**What you need to do**
In the records that come next, find every line with "Kemampuan". Return those lines.
───── Records shown
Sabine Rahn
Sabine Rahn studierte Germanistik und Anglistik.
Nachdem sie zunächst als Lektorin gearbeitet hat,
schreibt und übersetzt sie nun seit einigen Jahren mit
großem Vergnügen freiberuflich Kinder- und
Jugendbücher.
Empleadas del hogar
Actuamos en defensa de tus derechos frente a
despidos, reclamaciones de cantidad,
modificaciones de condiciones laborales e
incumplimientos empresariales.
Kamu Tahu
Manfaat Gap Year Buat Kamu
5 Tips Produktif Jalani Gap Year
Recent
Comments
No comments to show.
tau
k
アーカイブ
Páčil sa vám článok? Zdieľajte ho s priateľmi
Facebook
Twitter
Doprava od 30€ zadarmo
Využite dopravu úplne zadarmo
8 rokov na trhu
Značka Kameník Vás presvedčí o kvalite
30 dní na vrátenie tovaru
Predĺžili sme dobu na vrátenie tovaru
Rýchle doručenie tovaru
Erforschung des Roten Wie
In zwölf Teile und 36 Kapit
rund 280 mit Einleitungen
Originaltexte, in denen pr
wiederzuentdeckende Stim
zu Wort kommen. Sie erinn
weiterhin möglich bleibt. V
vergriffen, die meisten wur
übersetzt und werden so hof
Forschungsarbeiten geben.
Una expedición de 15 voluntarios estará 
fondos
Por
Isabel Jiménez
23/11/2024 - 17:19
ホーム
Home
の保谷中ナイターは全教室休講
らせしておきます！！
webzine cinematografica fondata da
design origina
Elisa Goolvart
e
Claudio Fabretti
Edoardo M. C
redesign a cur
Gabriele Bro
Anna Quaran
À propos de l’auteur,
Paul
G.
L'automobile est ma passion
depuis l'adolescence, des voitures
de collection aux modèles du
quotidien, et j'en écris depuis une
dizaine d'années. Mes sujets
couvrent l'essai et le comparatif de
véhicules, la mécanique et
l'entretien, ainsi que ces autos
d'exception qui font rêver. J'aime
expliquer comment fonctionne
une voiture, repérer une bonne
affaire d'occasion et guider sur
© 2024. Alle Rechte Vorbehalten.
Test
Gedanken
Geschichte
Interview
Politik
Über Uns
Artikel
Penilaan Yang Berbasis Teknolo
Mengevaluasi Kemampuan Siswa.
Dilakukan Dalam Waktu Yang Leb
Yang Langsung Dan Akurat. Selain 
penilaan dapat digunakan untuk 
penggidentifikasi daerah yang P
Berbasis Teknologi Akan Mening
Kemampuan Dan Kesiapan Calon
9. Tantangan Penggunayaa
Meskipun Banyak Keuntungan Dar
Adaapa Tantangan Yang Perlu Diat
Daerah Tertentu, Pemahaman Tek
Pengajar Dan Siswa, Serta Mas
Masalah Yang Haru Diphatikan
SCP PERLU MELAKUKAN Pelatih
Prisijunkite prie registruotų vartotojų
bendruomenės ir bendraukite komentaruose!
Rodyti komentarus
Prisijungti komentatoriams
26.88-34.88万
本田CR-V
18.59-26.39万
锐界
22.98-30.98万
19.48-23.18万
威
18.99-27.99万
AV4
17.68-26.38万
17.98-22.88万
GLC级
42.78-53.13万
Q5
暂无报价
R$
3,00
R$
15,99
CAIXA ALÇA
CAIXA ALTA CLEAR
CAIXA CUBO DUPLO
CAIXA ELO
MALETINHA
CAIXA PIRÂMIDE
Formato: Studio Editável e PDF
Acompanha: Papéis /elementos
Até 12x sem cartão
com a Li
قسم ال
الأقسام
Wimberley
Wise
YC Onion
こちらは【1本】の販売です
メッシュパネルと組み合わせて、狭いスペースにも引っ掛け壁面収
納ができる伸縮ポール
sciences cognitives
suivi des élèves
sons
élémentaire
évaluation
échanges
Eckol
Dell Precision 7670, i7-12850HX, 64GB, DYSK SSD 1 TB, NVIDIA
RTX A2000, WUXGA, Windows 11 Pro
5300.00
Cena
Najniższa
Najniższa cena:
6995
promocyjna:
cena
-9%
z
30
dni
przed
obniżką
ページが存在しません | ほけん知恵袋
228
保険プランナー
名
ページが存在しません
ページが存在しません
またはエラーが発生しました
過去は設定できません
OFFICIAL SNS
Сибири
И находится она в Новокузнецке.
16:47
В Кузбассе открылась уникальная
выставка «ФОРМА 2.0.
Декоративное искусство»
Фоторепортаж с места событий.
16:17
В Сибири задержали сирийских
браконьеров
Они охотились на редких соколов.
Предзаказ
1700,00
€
──────────
**The completed task**
Mengevaluasi Kemampuan Siswa.
Kemampuan Dan Kesiapan Calon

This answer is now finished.